LAKE BUENA VISTA, Fla. -- Sooner or later, someone really important in this offseason standoff between pitchers and the people throwing money at them is going to blink. Maybe the suddenly steaming-hot Ted Lilly (lifetime record: 59-58) will break, or the now strangely attractive Gil Meche (55-44, 4.65 ERA). Maybe Barry Zito or Jason Schmidt finally will decide to end the suspense and start earning millions in interest on the millions he's bound to make.
It'll happen. But it didn't happen Monday on the first day of baseball's winter meetings here at Disney World. So far, the best free-agent pitchers -- and even most of those considered not quite as good -- are still standing menacingly pat. The teams that so badly need them -- which, if you're counting, is just about everyone -- are still sweating it out.
And the prices for starting pitchers -- you can bet a fistful of dollars on this -- are climbing higher every hour.
Baseball's annual swap meet and cash grab stepped off to a typically sputtering start Monday, with more whispering than shouting and more fiction that fact. Yet underneath all the blabbering and storytelling was the sobering realization that, as far as starting pitching goes, we haven't seen anything yet.
Oh, we've seen a lot this offseason. Way too much, if you listen to a lot of executives around the game. We've seen Daisuke Matsuzaka -- not a true free agent, but worth mentioning anyway -- command a staggering $51.1 million from the Red Sox just to buy the right to talk to him about a contract. We've seen Randy Wolf (who has started a total of 25 games in the past two seasons) grab $8 million a year. We saw Adam Eaton (who started only 13 games last year) land a three-year, $24.5 million contract. Clearly, the game's general managers began this winter looking more than a little desperate.
But they've already moved rapidly past desperate and, in the next few days or weeks, once someone of note cracks, they will end up ... where?
At $9 million a year for the unheralded Meche? At $10 million a year for Lilly? At $13 million or more a year for Schmidt, and maybe a full-blown $15 million-plus a year for Zito?
Late Monday, more than one source reported that Vicente Padilla had agreed to a deal worth some $11 million a year for three years.
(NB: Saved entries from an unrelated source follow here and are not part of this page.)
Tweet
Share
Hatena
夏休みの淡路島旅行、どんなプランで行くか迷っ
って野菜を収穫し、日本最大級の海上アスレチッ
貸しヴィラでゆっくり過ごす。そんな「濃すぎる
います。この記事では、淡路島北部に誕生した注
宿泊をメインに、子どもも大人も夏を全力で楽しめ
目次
He is 66-61 lifetime.
"Obviously," the wonderfully understated general manager of the Astros, Tim Purpura, said of the starting pitching market, "it's a commodity that a lot of clubs are geared up for."
Everybody at these meetings knows that Schmidt and Zito, for two, will get their money. But few observers figured that the price of mediocre pitching would rise so high, so quickly. The problem facing the game's GMs now is to figure out how much money to throw at the lesser lights of the pitching world.